> **Short problem**:
In the mailing-list reply below, what do some hacks use to do transactions inside functions?

Yeah, transaction control is not supported inside functions. There are
some hacks using dblink to do transactions inside functions. You may
want to check that out.

I had suggested another hack in the past for very simplistic updates,
when you are sure that the tuple length does not change between
updates and you are ready to handle half updated table if there is a
crash or failure in between. May be for your case, where you are
updating a single column of the entire table and setting it to some
default value for all the rows, it may work fine. But please be aware
of data consistency issues before you try that. And it must be once in
a lifetime kind of hack.

http://postgresql-in.blogspot.com/2008/04/postgresql-in-place-update.html

Thanks,
Pavan


--
Pavan Deolasee
EnterpriseDB http://www.enterprisedb.com

Re: ??: Postgresql update op is very very slow

От
"Heikki Linnakangas"

> **Data extract**:
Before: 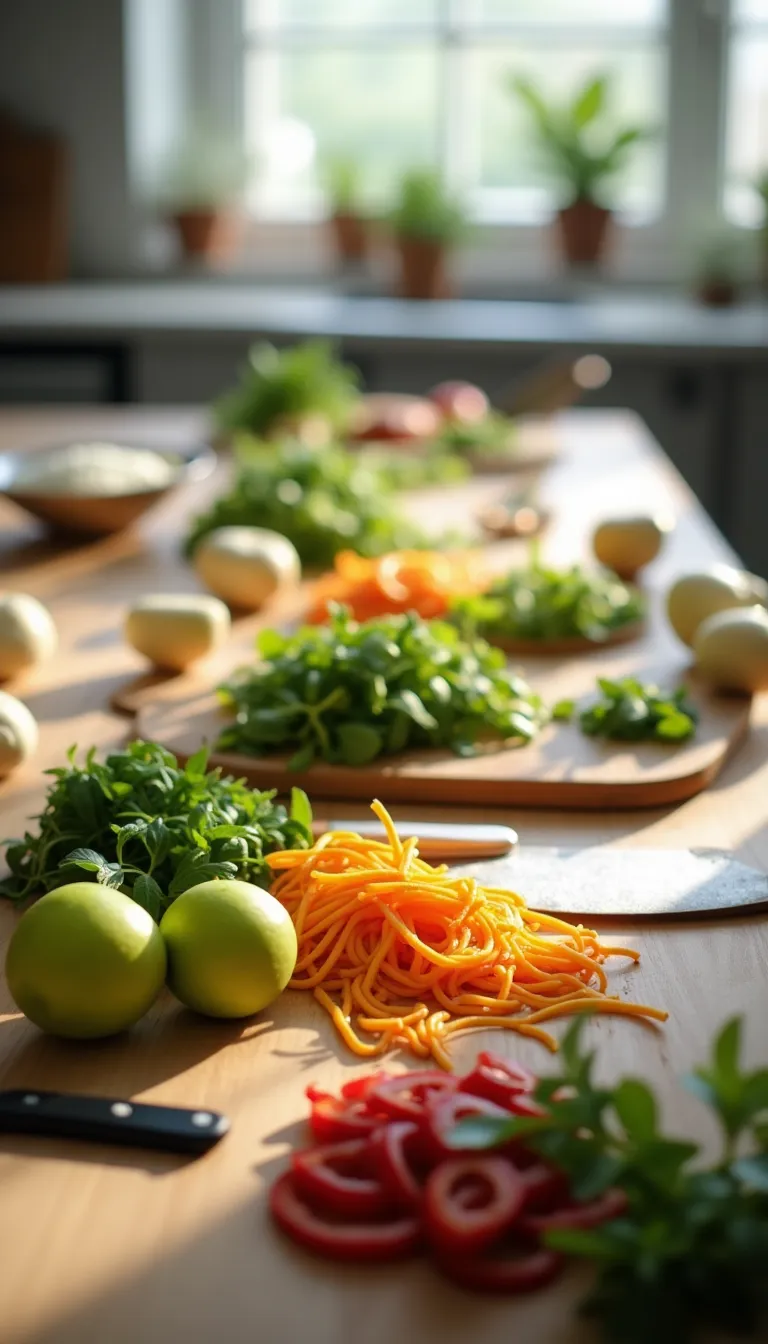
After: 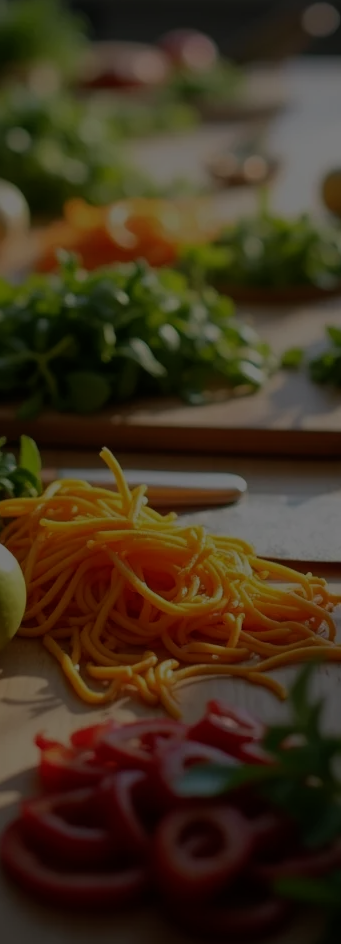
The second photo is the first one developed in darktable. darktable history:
exposure: exposure -2.411 EV, compensate exposure bias true, compensate highlight preservation false
crop: left 35.379%, top 26.252%, right 20.176%, bottom 3.444%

> **Result below**:
dblink